Artificial intelligence software company C3.ai, valued at $3 billion, was the fifth most traded on Fidelity’s platform for small investors on Monday, with record daily retail inflows of $31.4 million, according to Vanda Research.
“Small-caps have AI as a much bigger part of their business than larger ones,” said Matthew Tuttle, chief executive of Tuttle Capital Management, of the reason behind retail investor attention on smaller companies. .
Tuttle said he had shorted C3.ai stock a week ago, but was looking to switch to the long side because “that’s where the action is.”
SoundHound AI, which offers voice-based AI platform services, and Thai security firm Guardforce AI have more than doubled in value so far this year, while analytics firm BigBear.ai has soared. for nine.
“We are in the midst of an exciting new AI arms race, and speculative investors are trying to find potential winners in the growing cauldron of AI-adjacent companies,” said Arthur Hogan, chief market strategist at B.Riley Wealth. .
Shares of Microsoft, which backs OpenAI, ChatGPT’s parent company, were up 1.5% in pre-session trading.
Google owner Alphabet Inc. said on Monday it would launch the Bard chatbot service and more artificial intelligence for its search engine as well as developers.
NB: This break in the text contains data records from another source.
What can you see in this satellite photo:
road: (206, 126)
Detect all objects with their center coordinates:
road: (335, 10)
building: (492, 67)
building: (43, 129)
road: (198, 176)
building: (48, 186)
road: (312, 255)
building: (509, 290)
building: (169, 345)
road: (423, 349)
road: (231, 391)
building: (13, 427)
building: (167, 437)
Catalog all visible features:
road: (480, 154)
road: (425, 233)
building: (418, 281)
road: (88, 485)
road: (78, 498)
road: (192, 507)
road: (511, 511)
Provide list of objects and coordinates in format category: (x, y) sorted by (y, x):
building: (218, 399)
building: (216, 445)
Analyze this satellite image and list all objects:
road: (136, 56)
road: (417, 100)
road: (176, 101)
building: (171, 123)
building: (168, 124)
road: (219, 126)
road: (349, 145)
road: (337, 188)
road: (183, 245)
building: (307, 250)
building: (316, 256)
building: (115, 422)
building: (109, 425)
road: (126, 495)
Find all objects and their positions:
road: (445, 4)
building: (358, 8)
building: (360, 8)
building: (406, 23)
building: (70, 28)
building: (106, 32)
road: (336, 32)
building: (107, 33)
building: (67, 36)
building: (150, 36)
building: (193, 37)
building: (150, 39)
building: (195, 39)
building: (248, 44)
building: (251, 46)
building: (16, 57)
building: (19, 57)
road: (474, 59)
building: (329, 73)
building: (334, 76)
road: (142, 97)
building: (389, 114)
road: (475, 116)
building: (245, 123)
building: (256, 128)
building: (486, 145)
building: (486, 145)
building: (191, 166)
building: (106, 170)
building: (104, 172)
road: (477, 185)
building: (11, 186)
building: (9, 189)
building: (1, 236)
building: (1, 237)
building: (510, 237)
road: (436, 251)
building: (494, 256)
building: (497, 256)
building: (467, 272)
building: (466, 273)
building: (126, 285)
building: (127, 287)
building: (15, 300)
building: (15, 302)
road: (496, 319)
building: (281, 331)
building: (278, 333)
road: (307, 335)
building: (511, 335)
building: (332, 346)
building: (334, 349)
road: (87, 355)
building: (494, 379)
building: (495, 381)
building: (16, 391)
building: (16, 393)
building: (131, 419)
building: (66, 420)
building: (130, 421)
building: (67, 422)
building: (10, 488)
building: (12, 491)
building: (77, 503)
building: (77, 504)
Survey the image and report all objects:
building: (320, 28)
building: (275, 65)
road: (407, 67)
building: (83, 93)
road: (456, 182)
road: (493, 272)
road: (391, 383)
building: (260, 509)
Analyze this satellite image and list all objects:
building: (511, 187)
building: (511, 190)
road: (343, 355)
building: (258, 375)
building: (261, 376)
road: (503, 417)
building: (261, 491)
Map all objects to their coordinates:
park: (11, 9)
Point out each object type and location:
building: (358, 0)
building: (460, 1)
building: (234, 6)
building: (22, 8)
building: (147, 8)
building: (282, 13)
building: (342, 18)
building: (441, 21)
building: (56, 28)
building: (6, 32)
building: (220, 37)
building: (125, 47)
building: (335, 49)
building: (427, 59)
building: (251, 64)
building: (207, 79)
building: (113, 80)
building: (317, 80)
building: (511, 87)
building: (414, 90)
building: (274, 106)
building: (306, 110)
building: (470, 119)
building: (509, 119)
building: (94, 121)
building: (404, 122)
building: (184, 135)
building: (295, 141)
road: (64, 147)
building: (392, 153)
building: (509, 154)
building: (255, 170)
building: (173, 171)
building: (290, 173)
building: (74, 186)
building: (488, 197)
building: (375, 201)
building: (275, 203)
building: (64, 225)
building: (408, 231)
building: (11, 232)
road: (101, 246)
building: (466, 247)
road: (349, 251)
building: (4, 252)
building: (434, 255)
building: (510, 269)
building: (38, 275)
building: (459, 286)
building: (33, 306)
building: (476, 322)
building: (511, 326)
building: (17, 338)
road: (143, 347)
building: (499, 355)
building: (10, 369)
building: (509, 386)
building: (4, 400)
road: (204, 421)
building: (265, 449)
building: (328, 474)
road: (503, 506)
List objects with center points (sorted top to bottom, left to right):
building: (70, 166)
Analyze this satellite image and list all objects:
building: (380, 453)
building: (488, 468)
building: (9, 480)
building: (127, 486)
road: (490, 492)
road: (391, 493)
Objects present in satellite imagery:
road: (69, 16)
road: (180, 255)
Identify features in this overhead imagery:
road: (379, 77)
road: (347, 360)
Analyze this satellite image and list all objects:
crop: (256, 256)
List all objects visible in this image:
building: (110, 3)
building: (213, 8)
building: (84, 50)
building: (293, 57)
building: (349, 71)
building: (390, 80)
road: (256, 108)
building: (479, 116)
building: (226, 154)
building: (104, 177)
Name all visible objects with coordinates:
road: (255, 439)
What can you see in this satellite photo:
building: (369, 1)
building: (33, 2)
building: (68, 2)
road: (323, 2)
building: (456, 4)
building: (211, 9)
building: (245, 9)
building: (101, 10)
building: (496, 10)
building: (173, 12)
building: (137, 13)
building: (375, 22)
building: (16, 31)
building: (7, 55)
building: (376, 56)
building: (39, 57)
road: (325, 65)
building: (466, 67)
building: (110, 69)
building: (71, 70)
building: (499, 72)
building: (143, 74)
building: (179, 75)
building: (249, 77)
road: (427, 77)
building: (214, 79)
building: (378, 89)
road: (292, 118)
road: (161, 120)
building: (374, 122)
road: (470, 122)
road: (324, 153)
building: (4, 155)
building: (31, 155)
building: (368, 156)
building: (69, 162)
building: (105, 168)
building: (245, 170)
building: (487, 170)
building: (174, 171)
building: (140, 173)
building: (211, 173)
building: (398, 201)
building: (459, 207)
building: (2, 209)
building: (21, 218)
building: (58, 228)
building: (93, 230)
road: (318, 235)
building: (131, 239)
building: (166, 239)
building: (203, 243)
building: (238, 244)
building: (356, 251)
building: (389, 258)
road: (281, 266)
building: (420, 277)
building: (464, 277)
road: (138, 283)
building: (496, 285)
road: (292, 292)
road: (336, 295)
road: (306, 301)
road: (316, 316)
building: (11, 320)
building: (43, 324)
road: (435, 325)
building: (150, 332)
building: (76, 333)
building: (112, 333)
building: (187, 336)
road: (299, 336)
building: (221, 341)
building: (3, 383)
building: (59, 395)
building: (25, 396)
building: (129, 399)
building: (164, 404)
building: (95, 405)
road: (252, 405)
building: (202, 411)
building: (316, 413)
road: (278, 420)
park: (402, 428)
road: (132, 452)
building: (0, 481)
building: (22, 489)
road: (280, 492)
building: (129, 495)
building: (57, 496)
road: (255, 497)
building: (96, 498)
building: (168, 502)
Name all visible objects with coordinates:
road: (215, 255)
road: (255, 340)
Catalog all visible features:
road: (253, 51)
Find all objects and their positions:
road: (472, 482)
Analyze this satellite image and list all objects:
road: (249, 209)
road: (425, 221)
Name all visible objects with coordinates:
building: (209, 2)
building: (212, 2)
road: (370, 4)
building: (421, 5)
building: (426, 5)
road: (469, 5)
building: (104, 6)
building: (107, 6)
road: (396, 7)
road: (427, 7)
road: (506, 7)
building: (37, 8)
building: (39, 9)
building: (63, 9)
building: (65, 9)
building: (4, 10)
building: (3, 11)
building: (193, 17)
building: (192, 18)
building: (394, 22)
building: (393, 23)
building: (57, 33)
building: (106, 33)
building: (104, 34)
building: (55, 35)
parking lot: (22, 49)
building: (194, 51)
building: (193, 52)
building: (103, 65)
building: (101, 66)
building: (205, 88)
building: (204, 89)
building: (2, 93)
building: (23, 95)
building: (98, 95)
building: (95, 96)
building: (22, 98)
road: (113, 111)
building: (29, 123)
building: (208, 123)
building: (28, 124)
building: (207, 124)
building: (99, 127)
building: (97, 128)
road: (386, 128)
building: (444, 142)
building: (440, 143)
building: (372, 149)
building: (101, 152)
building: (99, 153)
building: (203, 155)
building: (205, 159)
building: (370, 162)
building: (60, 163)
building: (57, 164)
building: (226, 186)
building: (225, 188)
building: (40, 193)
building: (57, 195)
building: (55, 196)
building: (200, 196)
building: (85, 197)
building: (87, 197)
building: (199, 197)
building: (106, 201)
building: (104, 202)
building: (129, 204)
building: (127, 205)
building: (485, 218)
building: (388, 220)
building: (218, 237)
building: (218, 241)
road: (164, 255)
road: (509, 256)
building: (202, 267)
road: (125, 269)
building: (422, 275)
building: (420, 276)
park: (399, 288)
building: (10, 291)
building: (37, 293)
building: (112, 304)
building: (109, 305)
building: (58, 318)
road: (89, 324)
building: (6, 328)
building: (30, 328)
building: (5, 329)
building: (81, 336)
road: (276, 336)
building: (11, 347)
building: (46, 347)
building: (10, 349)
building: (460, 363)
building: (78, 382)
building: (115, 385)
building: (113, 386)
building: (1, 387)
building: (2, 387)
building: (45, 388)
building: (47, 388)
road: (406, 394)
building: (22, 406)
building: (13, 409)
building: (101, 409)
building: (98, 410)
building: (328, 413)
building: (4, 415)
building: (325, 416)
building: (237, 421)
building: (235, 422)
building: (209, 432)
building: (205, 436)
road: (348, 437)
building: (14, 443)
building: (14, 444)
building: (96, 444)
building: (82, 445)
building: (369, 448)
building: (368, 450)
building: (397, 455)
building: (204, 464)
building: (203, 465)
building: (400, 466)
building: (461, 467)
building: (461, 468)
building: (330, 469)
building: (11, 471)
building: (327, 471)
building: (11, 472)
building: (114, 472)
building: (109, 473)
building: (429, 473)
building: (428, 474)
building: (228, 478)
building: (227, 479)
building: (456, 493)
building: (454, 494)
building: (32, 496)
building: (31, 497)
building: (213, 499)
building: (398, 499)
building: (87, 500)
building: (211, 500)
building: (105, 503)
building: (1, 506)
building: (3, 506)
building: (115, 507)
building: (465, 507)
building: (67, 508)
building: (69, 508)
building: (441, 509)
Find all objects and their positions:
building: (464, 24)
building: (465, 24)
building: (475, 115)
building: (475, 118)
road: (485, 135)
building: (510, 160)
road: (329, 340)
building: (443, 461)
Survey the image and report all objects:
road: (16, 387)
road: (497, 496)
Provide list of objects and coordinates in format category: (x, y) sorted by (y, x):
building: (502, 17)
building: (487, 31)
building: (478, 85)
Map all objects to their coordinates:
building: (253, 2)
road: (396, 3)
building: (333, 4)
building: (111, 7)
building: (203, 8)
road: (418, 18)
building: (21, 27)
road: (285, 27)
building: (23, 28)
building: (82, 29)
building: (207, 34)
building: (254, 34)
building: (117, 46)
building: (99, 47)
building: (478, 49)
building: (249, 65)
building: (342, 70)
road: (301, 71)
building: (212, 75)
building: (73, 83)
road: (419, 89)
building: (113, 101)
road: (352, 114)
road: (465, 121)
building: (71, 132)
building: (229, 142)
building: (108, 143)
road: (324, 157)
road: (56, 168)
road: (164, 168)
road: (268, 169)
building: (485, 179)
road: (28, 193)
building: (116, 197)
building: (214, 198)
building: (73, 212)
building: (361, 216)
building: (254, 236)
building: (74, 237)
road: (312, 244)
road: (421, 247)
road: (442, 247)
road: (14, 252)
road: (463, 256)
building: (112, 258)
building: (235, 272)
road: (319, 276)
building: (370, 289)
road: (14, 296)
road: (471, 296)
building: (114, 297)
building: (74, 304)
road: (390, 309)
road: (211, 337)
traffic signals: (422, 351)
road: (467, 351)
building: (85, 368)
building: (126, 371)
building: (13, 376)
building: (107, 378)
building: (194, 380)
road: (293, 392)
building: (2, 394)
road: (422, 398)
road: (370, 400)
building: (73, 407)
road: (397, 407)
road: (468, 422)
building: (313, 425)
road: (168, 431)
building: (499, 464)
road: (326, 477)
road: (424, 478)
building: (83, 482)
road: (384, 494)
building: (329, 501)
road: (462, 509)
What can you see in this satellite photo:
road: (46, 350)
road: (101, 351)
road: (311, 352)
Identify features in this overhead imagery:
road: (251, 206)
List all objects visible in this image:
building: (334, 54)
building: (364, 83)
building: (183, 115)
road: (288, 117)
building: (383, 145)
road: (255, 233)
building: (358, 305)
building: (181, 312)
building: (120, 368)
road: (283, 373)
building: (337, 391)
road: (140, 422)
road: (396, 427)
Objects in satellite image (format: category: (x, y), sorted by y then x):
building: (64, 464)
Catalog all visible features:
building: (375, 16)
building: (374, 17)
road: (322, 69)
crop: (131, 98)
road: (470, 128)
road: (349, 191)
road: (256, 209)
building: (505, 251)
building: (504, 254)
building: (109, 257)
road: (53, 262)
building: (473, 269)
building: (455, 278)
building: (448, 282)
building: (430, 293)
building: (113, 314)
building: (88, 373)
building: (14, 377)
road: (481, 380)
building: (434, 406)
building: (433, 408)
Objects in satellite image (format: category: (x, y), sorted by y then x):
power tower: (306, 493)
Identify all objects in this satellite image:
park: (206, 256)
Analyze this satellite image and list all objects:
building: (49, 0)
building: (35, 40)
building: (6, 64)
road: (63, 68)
Microsoft is in a strong position in the AI race due to the combination of its close partnership with OpenAI and the capabilities of its Azure unit in compute and data, Barclays analyst Raimo Lenschow said.
Shares of US-listed Baidu Inc. rose nearly 15% on Tuesday after the Chinese search engine said it would finish internal testing of a ChatGPT-like project called “Ernie Bot” in March.
“Clearly there will be winners and losers with the current novelty in the markets, AI, but it will also take some time to figure out how all of these AI-focused companies plan to monetize this exciting new technology,” Hogan said.